The light beam reflected from the recording surface of the recording disc 
20 is collimated by the object lens 22 and then passes through the quarter 
wave plate 18. The circularly polarized light beam returned from the disc 
20 is reconverted by the quarter wave plate 18 into a plane-polarized 
light beam which is polarized in a direction shifted by 90.degree. from 
the direction in which the original light beam emitted from the light 
source 10 is polarized so that the returned light beam passes through the 
polarization plane 16. 
Thus, the polarizing plane 16 and the quarter wave plate 18 cooperate as a 
beam splitter in fact. 
The light passed through the prism 26 enters a photosensor 24 which 
produces an electric signal having a magnitude according to changes in the 
intensity or phase of the entered light beam. The electric signal thus 
represents the information recorded on the recording disc 20. 
Whereas, the embodiment described above has a light source disposed 
opposite to the photosensor 24 with respect to the polarizer prism 26, a 
second embodiment as shown in FIG. 3 has a light source disposed in the 
same side with the photosensor with respect to the polarizer prism. 
In the embodiment shown in FIG. 3, the polarizer prism 34 comprises two 
prism elements 36 and 38. The cross section of one of the two prism 
elements 36 is of a parallelogram having interior angles of 45.degree. and 
135.degree., while the cross section of the other prism element 38 is of a 
right-angled equilateral triangle.
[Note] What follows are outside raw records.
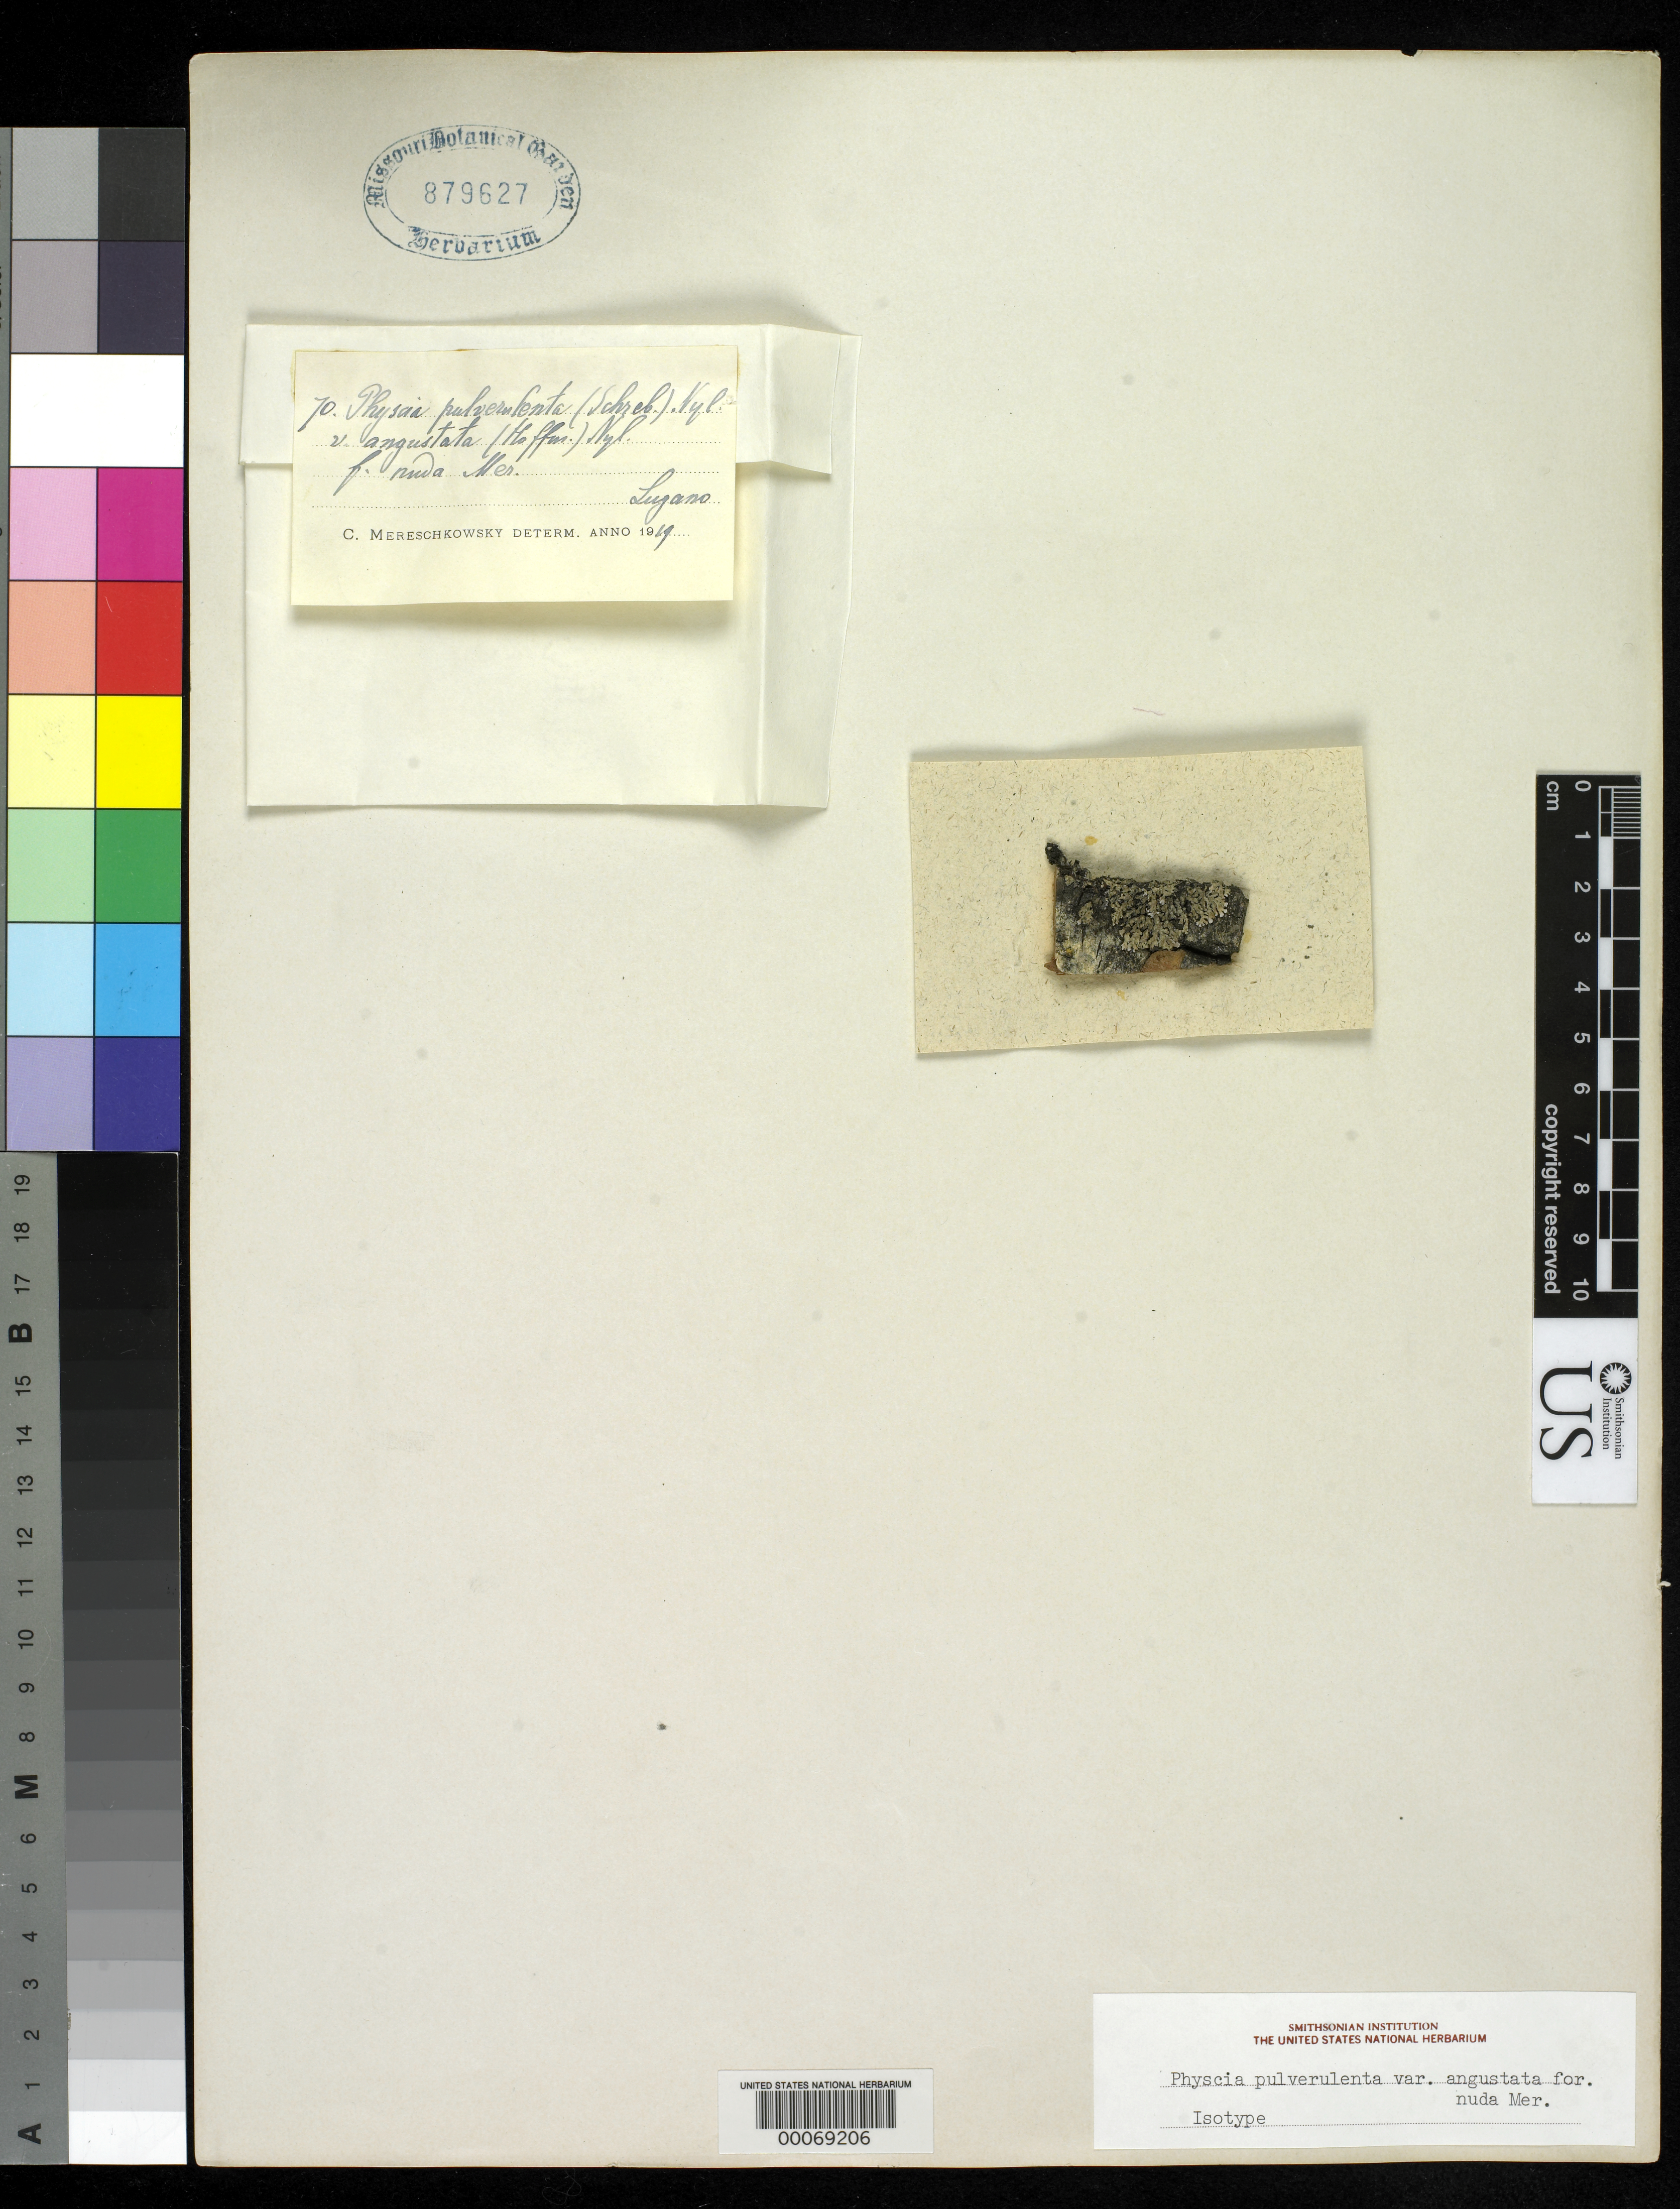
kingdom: Fungi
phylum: Ascomycota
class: Lecanoromycetes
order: Caliciales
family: Physciaceae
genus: Physcia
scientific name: Physcia pulverulenta f. nuda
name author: Mereschk.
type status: Isotype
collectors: K. S. Mereschkovsky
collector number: Lich. Ticinenses 70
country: Switzerland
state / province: Ticino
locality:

The prism element 38 is securely 
attached at its oblique surface forming a polarizing plane 16 to one side 
surface of the prism element 36 in such a manner that a side surface 34a, 
which is inclined from the plane 16 by 135.degree., of the 
parallelogram-shaped prism element 36 is registered in a level to a side 
surface 34b of the triangular prism element 38. In this embodiment, the 
light source 10 emits light toward the side surface 34a of the prism 
element 36 in a direction which is normal to the surface 34a and is 
reverse to the emission direction of the light source in the first 
embodiment as shown in FIG. 2. The embodiment shown in FIG. 3 is the same 
as the embodiment shown in FIG. 2 except the disposition of the light 
source and the construction of the polarization prism, and therefore no 
description will be given here with respect to the other parts. 
It should be noted that the photosensor 24 and the assembly constituted by 
the light source 10 and the concentrating lens 12 are exchangeable with 
each other with respect to their positions in the two embodiments 
described above and shown in FIGS. 2 and 3. FIGS. 4 and 5 show other 
embodiments respectively corresponding to the embodiments of FIGS. 2 and 
3, wherein the light source assembly 10, 12 and the photosensor 24 are 
replaced by each other. 
As will be understood from the above description, in an optical pickup 
device according to the present invention the light source and the 
concentrating lens associated therewith can be so disposed that the light 
beam emitted from the light source propagates toward a polarizer prism in 
a direction substantially parallel to the path of light within the 
asssembly constituted by an object lens, a quarter wave plate, a a 
polarizer prism and a photosensor. Consequently, in accordance with the 
present invention, it is possible to accomodate all of the said members 
including the light source in a compact, generally cylindrical housing. 
In addition, in an optical pickup device according to the present 
invention, the deviation of path of light due to the errors of mounting of 
the prism can be reduced, since, according to the present invention, the 
oblique reflecting surface 28 and the polarizing plane 16 of the prism are 
disposed parallel or perpendicular to each other. 
It will be apparent that various changes and modifications may be envisaged 
by those skilled in the art without exceeding the scope of the present 
invention as claimed in the appended claims.